Nick Sears, the EMEA Vice-President for FaceTime, says that the Internet ‘threat landscape’ is very different from and more complex than that of ten years ago in 1998.^[7]

Ninety per cent of Web traffic in 1998 came from e-mail, http and ftp. In 2008, Internet traffic is additionally made up of social networking, blogs, Voice over Internet Protocol (VoIP) traffic, videostreaming, webconferencing and Instant Messaging (IM). This means that both the outbound threats of data and information leakage and inbound security threats of malware, security vulnerabilities and phishing are different. Many of the collaborative tools also provide file-sharing capabilities, a vector through which confidential information could be exported or malware imported.

The nature of hacking attacks is increasingly moving from exploiting vulnerabilities to focusing on the application code itself^[8]. Websites which accept input from users provide openings for attacks such as SQL injections and cross-site scripting.

SQL injection attacks: A Structured Query Language (SQL) injection attack is a type of exploit whereby hackers are able to execute SQL statements via an Internet browser^[9]. Hackers are able to execute SQL statements via the input to a Web application. SQL is a programming language used for getting information from and updating data in a relational database. It is based on mathematical set theory.

An example of an SQL injection attack would be where, instead of entering personal details on a sales website, say, where a postcode or zip code should be, a hacker may enter SQL commands which then return information.

SQL injections can result in data being corrupted, or enable attackers to retrieve data such as credit card numbers. They can prove to be extremely costly for organisations. It therefore makes sense to prevent SQL injection attacks from occurring.

A well written application will not allow SQL commands to be accepted as user input. There is a need to develop Web applications^[10] which are more secure, and to keep them secure.

Cross–site scripting: (XSS^[11]) attacks involve the injection of code such as JavaScript or VBScript onto a web page which is returned from a server to a user’s browser. If this code is then executed by the user, they are exposed to a variety of threats, including cookie theft, keystroke logging, screen scraping and denial of service.

For example, it was an XSS attack that compromised the Cambridge University Press website^[12].

Cookie Theft: A cookie is a small data file^[13] that a website stores on a surfer’s computer and which contains information about the user (e.g. user preferences) that is relevant to the user’s experience of the website.

Cookie theft occurs when an attacker uses an injection of code to obtain data held in cookies without the user’s knowledge.

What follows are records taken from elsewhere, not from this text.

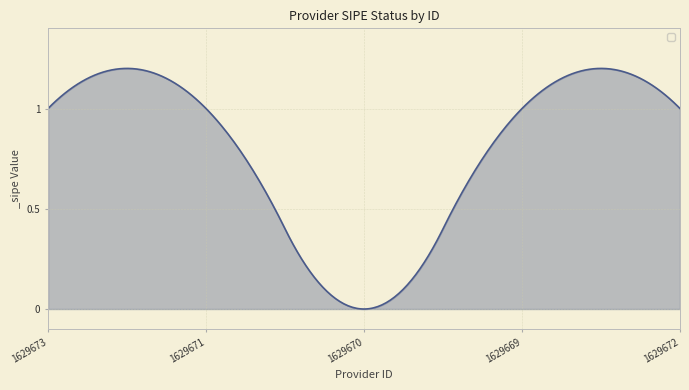

Does the chart display data point markers on the line(s)?

No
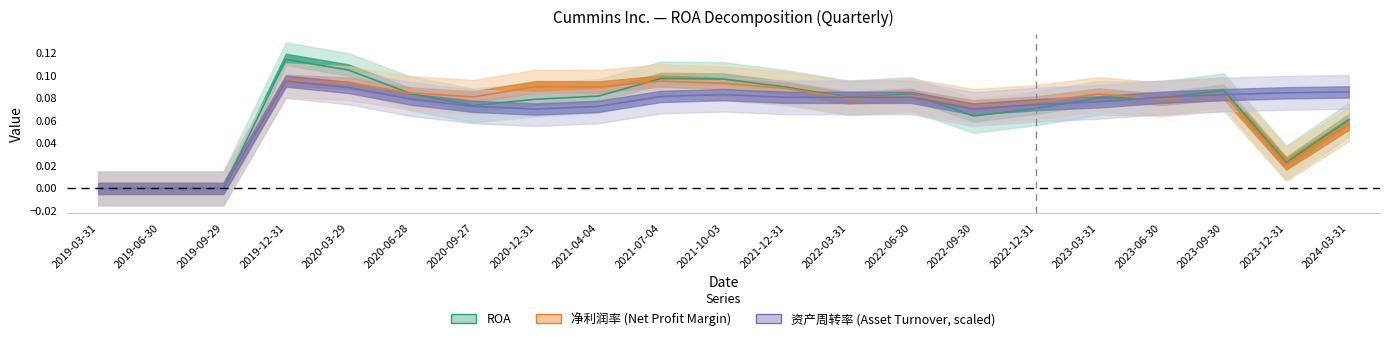

The value of 净利润率 at 2020-09-27 is 0.1. True or false?

False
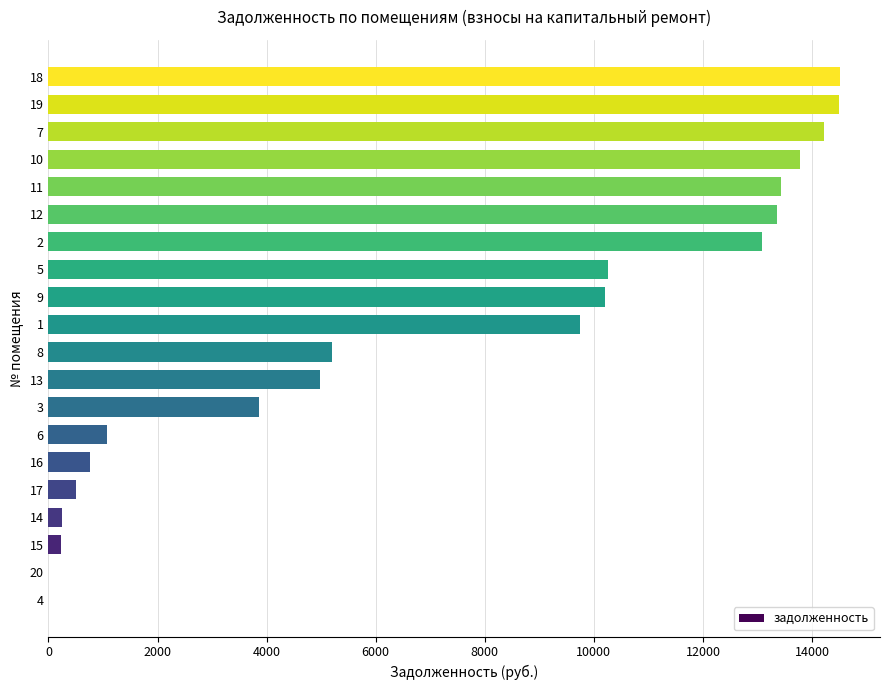

Is it true that the value at 18 is 14520.4?

True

For example, the attacker can add code to the browser to display a comment ‘Click here!’. When the user clicks on the link, their cookies are downloaded to the attacker’s server.

Keystroke logging: occurs when hackers record key depressions on a computer keyboard using special software14. This software can either be installed on the computer (in which case it could be detected by AntiSpyware software) or it can run inside a secret device attached to the computer, in which case AntiSpyware software will not detect it. Keystroke logging can lead to the theft of user identification and authentication data.

Screen scraping: As the name suggests, screen scraping is a technique in which a computer program extracts data from the display output of another program. Within the context of IT security screen scraping can reveal further authentication information selected by the user from dropdown lists, etc^[14].

Denial of service: A denial of service (DOS) attack is designed to put an organisation out of business, or to interrupt the activities of an individual or group of individuals, for a time by freezing its systems^[15]. This is usually done by flooding a web server (or other device) with e-mail messages or other data so that it is overwhelmed and unable to provide a normal service to authorised users.

Blended attacks can be designed to specifically target Web 2.0 technologies. These attacks include mass-mailing virus-delivery mechanisms which are used to insert Trojans into target systems. Hackers can use these Trojans to bypass firewalls and other defences. For example, in December 2006, the JS.Qspace worm was discovered by Symantec on MySpace^[16]. This worm injects code which directs the user to a phishing page. The phishing page attempts to steal MySpace credentials by asking users for e-mail addresses and passwords.

Another example of a blended attack is the Monster.com resume thefts of August 2007:^[17]

Hackers used malware (Infostealer.Monstres) to gain unauthorised access to the Monster.com resume database and to steal job seekers’ contact information. Compromised data included the name, address, telephone number, and e-mail address of people who registered with the job seeking service. Neither Social Security numbers nor credit card records are thought to have been exposed. However, the compromised data has been used to craft targeted phishing attacks that sought to trick users into downloading malicious software.

Typically, this sort of software is designed to intercept and pass on the details of financial transactions.